:: Work instructions ::
Which rows below contain the string "Excellent"? Return each of them in full; uppercase and lowercase count as different.

* * * * *

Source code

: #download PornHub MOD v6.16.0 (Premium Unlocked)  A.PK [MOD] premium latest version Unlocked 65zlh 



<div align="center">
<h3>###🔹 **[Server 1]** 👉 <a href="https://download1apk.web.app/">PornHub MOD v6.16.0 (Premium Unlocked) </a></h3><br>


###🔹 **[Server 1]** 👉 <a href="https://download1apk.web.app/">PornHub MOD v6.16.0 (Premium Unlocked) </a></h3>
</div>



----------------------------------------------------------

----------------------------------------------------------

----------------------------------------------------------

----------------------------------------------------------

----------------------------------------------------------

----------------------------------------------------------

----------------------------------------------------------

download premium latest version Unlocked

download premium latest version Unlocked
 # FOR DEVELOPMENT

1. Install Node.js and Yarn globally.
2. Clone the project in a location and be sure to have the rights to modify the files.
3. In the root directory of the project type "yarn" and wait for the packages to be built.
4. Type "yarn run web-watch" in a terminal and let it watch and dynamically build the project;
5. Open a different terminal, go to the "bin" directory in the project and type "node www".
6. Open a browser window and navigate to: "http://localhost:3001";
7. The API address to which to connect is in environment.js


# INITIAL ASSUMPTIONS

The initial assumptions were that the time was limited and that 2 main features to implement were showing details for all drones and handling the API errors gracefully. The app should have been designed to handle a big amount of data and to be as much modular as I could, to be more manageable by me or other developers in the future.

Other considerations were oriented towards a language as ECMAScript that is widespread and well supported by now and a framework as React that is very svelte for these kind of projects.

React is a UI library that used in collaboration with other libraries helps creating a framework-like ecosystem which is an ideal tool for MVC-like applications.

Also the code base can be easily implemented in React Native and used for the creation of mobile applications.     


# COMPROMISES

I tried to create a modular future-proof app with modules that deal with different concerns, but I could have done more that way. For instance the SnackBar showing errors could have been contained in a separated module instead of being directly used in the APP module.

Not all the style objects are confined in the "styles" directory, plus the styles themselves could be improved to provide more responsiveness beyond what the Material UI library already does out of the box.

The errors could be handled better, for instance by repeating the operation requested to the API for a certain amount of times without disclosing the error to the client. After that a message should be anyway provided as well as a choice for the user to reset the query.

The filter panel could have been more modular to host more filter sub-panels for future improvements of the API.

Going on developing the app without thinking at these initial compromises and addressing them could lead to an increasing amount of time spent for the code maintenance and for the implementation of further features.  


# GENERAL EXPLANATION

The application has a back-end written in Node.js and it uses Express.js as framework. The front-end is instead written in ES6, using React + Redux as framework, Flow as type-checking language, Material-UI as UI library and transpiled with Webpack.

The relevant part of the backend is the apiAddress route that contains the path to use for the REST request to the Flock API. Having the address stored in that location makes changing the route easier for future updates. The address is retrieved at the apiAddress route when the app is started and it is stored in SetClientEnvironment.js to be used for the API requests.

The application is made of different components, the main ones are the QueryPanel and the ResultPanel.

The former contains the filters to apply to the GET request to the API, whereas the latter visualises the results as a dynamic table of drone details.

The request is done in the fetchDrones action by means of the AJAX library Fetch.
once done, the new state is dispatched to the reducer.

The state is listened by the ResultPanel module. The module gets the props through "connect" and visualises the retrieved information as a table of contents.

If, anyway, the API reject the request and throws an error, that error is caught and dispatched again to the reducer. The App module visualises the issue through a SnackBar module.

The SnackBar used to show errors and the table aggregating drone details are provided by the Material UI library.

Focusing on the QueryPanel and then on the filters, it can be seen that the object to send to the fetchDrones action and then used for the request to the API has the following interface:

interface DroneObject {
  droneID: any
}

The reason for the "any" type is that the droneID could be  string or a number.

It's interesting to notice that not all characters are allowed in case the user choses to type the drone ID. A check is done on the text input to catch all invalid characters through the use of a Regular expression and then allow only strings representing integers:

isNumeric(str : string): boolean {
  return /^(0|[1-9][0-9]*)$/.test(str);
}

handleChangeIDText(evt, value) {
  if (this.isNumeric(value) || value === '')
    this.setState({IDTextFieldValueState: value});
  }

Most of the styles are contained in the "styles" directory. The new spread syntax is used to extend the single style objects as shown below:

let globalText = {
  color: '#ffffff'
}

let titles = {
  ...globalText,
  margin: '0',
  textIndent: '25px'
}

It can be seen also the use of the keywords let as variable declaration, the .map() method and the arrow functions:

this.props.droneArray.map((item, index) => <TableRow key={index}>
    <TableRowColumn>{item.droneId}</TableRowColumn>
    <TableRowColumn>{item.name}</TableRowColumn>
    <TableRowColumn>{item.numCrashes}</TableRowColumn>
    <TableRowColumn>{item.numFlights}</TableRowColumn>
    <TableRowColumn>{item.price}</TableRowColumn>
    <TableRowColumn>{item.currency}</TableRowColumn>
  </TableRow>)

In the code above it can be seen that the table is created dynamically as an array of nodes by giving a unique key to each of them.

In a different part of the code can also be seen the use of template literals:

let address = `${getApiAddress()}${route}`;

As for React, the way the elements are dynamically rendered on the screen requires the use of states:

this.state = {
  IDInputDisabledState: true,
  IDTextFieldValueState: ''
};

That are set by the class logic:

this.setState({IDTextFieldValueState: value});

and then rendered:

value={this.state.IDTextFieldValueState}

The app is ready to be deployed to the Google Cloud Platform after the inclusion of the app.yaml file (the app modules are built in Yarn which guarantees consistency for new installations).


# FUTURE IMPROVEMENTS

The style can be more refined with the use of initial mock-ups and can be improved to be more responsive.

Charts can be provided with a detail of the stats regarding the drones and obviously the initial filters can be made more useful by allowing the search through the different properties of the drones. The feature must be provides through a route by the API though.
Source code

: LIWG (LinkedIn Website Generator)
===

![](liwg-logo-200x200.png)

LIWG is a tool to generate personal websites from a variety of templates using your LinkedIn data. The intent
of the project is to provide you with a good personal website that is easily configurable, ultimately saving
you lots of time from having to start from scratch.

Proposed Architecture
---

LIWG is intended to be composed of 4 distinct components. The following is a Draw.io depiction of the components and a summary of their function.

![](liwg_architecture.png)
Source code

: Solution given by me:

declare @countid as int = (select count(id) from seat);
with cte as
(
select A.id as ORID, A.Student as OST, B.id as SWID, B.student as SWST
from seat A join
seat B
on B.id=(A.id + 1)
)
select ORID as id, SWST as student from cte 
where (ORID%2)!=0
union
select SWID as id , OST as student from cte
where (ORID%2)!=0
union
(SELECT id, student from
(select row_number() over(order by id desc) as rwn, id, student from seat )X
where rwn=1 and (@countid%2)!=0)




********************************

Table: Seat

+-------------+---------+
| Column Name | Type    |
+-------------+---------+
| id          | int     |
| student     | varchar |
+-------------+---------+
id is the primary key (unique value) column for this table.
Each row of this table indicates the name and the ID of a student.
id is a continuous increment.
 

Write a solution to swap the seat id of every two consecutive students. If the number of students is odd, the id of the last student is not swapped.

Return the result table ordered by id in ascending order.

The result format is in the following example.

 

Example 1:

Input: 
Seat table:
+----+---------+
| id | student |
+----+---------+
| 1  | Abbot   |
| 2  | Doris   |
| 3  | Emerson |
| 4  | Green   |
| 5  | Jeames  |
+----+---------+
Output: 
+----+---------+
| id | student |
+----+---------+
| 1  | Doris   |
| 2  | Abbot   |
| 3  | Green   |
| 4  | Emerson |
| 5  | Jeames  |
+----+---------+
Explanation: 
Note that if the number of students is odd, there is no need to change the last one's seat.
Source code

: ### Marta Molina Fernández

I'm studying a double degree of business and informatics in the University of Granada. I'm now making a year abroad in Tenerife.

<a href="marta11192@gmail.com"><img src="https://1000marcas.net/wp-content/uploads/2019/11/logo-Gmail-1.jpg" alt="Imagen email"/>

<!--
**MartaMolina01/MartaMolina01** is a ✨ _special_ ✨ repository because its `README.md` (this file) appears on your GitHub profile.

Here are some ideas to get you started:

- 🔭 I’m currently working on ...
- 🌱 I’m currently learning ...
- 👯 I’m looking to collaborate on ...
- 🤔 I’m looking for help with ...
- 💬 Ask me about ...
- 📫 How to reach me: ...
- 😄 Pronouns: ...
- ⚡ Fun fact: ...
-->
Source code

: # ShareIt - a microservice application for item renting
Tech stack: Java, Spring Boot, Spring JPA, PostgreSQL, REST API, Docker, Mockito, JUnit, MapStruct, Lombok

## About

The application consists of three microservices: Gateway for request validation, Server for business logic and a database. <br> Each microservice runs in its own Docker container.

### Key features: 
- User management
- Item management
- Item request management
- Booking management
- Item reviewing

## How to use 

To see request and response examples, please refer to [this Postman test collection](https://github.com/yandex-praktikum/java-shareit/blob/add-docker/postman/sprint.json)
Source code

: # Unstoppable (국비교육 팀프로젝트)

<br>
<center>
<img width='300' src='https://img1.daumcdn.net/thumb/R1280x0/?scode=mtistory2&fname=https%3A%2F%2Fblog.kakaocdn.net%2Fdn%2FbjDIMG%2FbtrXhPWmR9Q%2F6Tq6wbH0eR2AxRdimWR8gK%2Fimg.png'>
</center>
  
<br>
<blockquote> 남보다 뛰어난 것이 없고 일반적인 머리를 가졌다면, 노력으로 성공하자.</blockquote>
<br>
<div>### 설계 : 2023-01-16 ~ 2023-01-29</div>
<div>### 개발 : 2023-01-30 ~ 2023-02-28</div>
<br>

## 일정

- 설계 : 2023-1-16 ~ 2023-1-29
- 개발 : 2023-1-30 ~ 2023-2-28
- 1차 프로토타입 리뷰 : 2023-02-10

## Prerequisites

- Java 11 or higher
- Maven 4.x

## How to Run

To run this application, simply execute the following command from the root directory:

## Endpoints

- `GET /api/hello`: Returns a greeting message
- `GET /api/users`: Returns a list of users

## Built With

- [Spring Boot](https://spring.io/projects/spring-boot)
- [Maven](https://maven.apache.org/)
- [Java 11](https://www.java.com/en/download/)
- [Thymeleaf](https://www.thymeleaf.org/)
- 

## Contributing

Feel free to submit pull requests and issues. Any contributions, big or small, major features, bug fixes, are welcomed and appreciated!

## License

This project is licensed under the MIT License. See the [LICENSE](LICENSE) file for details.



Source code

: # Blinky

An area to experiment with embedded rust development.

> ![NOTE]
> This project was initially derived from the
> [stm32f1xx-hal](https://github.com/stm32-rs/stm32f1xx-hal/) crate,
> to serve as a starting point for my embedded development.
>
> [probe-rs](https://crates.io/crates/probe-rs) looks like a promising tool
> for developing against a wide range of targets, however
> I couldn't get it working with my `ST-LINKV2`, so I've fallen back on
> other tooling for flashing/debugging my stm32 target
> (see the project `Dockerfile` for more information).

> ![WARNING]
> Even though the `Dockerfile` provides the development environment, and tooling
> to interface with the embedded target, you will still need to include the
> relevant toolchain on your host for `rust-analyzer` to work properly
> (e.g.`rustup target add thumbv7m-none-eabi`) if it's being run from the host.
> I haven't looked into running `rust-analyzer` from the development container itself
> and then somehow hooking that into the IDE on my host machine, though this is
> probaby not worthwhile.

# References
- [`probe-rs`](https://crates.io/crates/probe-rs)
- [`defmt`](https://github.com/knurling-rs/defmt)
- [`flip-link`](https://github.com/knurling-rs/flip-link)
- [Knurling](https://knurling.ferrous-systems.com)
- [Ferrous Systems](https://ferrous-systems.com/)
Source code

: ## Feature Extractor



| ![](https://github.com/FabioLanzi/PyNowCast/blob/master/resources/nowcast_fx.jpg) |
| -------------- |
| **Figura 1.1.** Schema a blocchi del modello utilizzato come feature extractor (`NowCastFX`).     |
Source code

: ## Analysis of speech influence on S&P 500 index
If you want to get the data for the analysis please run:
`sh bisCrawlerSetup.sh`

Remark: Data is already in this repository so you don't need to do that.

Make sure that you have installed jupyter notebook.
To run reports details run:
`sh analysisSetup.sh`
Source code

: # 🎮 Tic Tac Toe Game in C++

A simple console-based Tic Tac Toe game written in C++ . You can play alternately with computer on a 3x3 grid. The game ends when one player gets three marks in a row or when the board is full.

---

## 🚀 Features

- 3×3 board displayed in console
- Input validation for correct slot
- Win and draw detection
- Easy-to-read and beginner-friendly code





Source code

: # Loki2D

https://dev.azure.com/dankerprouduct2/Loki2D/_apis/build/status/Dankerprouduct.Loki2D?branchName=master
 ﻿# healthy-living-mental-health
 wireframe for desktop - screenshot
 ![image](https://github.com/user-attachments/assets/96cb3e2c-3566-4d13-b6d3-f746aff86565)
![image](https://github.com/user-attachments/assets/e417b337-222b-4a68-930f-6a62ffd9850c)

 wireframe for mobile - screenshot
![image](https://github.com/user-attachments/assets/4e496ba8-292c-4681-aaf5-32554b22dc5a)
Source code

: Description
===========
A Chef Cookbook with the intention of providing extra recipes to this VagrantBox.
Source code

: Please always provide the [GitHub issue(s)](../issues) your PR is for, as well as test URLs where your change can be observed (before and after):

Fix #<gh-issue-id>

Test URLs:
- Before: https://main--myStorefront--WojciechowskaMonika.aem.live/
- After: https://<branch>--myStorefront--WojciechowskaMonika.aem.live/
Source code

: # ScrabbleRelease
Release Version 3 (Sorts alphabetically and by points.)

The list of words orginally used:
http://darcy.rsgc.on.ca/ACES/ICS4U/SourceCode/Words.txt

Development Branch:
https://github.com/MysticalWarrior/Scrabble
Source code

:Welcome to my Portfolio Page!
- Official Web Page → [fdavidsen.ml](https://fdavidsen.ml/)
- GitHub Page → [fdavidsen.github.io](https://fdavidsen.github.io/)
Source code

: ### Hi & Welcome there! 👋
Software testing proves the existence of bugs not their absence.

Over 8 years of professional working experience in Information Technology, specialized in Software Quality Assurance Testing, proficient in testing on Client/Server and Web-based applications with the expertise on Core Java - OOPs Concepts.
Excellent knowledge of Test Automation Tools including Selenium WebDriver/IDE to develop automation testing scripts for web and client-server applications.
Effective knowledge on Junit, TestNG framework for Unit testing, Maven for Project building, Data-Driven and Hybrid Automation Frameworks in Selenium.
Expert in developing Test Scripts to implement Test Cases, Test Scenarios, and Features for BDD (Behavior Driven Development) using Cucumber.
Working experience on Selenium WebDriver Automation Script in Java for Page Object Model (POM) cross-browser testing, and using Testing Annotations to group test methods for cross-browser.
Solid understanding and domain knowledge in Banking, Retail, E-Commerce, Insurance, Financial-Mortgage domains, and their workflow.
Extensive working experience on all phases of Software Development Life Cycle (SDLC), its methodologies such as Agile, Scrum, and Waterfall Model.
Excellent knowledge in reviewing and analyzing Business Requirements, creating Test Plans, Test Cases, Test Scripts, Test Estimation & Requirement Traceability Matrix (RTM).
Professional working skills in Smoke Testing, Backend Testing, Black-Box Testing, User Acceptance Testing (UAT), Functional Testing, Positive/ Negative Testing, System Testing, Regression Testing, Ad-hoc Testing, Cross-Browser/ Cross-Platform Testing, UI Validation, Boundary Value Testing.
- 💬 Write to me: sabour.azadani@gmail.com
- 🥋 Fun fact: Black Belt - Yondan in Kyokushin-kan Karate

* * * * *

:: Answer to this task ::
Excellent knowledge of Test Automation Tools including Selenium WebDriver/IDE to develop automation testing scripts for web and client-server applications.
Excellent knowledge in reviewing and analyzing Business Requirements, creating Test Plans, Test Cases, Test Scripts, Test Estimation & Requirement Traceability Matrix (RTM).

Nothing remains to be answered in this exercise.